We have used this rhythmic environment in conjunction with the CAST synthesizer to resynthesize a musical phrase with real-time control of time stretching and various timbral controls. The "target" feature of CAST's time machine (http://www.CNMAT.Berkeley.EDU/CAST/Server/timemachine.html#targetfeature) allows the user to schedule the resynthesis of a phrase to reach a given point at a given time in the future, while still allowing real-time control of time modification in the interim. This is another example of an event specified by scheduling its beginning and end.
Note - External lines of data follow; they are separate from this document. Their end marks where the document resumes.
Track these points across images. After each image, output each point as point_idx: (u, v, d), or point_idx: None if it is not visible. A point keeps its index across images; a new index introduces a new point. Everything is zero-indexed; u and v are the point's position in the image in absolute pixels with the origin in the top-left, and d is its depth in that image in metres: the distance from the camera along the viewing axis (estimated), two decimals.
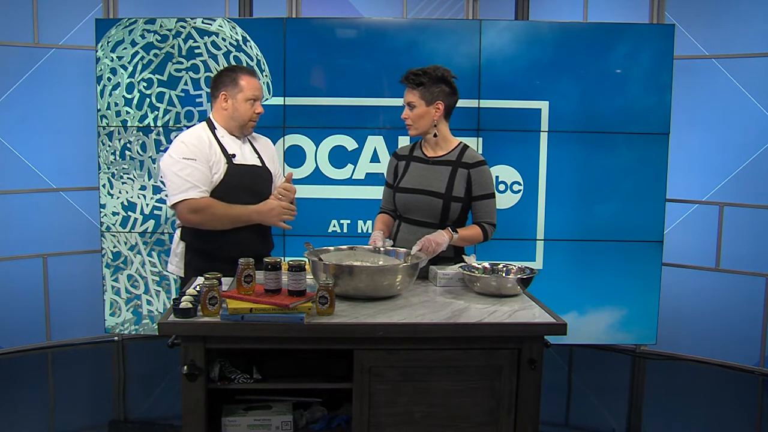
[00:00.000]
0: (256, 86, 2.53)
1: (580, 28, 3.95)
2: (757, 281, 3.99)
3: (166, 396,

Higher order events determine whether and how notes will be played. Examples include density control and crescendi and decrescendi. Our current density control mechanism is based on probabilistic masks, which define a probability for eliminating a note on each tatum. This allows, for example, the elimination all notes on non-beat tatums during a certain period. Volume controls include gradual changes like crescendi and also per-beat adjustments like "make all notes on sam stronger." Another higher order event modifies timbres or note types, which allows for controls like "don’t play any ringing notes between beats 9 and 12." In addition to being scheduled as higher order events, these kinds of controls can also be made in real-time, affecting pre-scheduled notes "at the last minute." A favorite technique is "dipping," where there is a dense stream of material scheduled and we use real-time volume or density control to keep everything silent except when a real-time gesture allows the material through for a period of time.

All event types are treated uniformly by the system, and it is straightforward to extend the system by adding new event types.

2.2 Orchestration

In commercial drum machines, the selection of timbres for each note is generally fixed; a pattern is defined in terms of the rhythm to be played with each timbre. We find this to be too constricting and have designed a system where the orchestration, or assignment of notes to particular timbres, can be determined and changed during performance. At the same time, as seen in Figure 1, our subsequences are defined in terms of polyphonic voices.

Our solution is to map all percussive timbres onto a single axis, basically sorting them by spectral centroid. At one end of the scale are the deepest, lowest sounds, through to the highest, brightest sounds at the other end. We define our subsequences in terms of seven abstract drum timbres along this axis named "doom," "boom," "pow," "pop," "tock," "tick," and "tsit." When we synthesize the percussion, e.g., with resonance models, this centroid is a synthesis parameter. When we use sample playback, we arrange our samples along this axis and use lookup strategies. We then provide an interface for associating particular timbres with each of the abstract names in our subsequenes.

3. Conclusion

We have used this environment in a live concert improvisation in collaboration with classically trained Indo-Pakistani musicians [Wessel 98] and found it to be expressive and powerful. It succeeded in providing a rhythmic framework that made sense both to the computer musicians and the classical. We continue to refine the system and find new ways to control it.

4. References

[AACM] Electric tabla boxes and a vast array of Indian instruments, recordings, etc., are available through the Ali Akbar College of Music Store, 215 West End Avenue, San Rafael, CA 94901, (415) 454-0581.

[Iyer 97] Iyer, V., J. Bilmes, M. Wright, and D. Wessel, A Novel Representation for Rhythmic Structure, Proc. ICMC 1997, Thessaloniki, Hellas.

[Jairazbhoy 95] Jairazbhoy, N. A., The Rags of North Indian Music, Their Structure and Evolution, Popular Prakashan, Bombay, India, 1995.

[Khan 91] Khan, A. A., and G. Ruckert, The Classical Music of North India: The Music of the Baba Allauddin Gharana as taught by Ali Akbar Khan, Volume 1, East Bay Books, distributed by MMB music, Saint Louis, Missouri, 1991.

[Wessel 98] Wessel, D., M. Wright, and S. A. Khan, Preparation for Improvised Performance in Collaboration with a Khyal Singer, Proc. ICMC 1998, Ann Arbor, Michigan.